### What you have to do
Before you return the entries below, strip out the pictures and keep all else exact.

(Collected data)
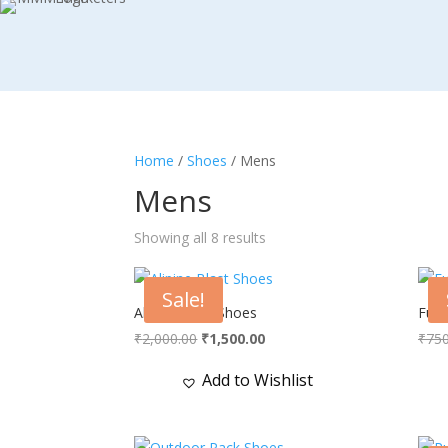
Home
/
Shoes
/ Mens
Mens
Showing all 8 results
Sale!
Alipine Blast Shoes
Full
Original
Current
₹
2,000.00
₹
1,500.00
₹
750
price
price
Add to Wishlist
was:
is:
₹2,000.00.
₹1,500.00.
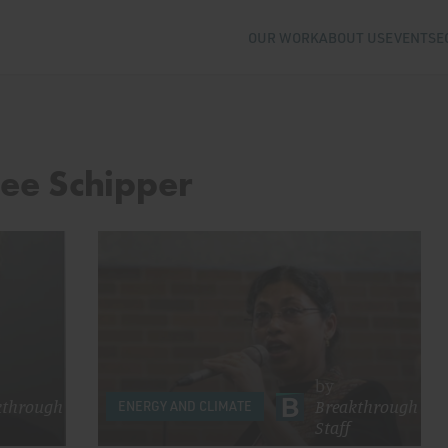
OUR WORK
ABOUT US
EVENTS
E
Lee Schipper
by
kthrough
Breakthrough
ENERGY AND CLIMATE
Staff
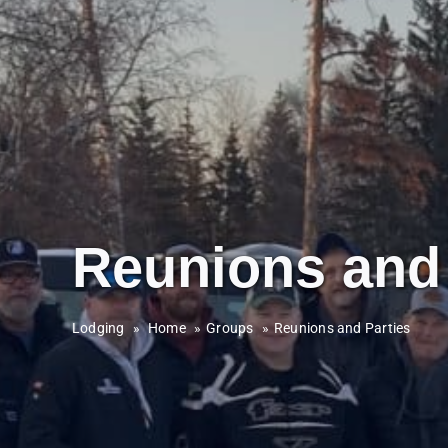
Reunions and 
Lodging
»
Home
Groups
Reunions and Parties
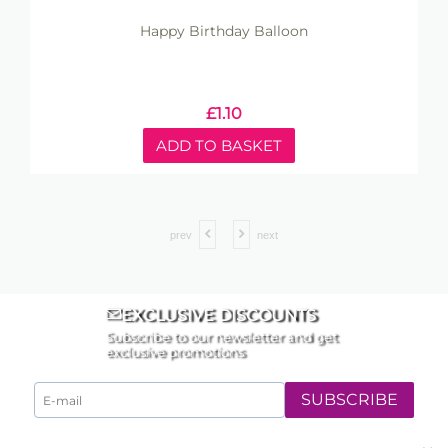
Happy Birthday Balloon
£
1.10
ADD TO BASKET
prev
next
EXCLUSIVE DISCOUNTS
Subscribe to our newsletter and get
exclusive promotions
SUBSCRIBE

### Response for this exercise
Home
/
Shoes
/ Mens
Mens
Showing all 8 results
Sale!
Alipine Blast Shoes
Full
Original
Current
₹
2,000.00
₹
1,500.00
₹
750
price
price
Add to Wishlist
was:
is:
₹2,000.00.
₹1,500.00.
OUR WORK
ABOUT US
EVENTS
E
Lee Schipper
by
kthrough
Breakthrough
ENERGY AND CLIMATE
Staff
Reunions and 
Lodging
»
Home
Groups
Reunions and Parties
Happy Birthday Balloon
£
1.10
ADD TO BASKET
prev
next
EXCLUSIVE DISCOUNTS
Subscribe to our newsletter and get
exclusive promotions
SUBSCRIBE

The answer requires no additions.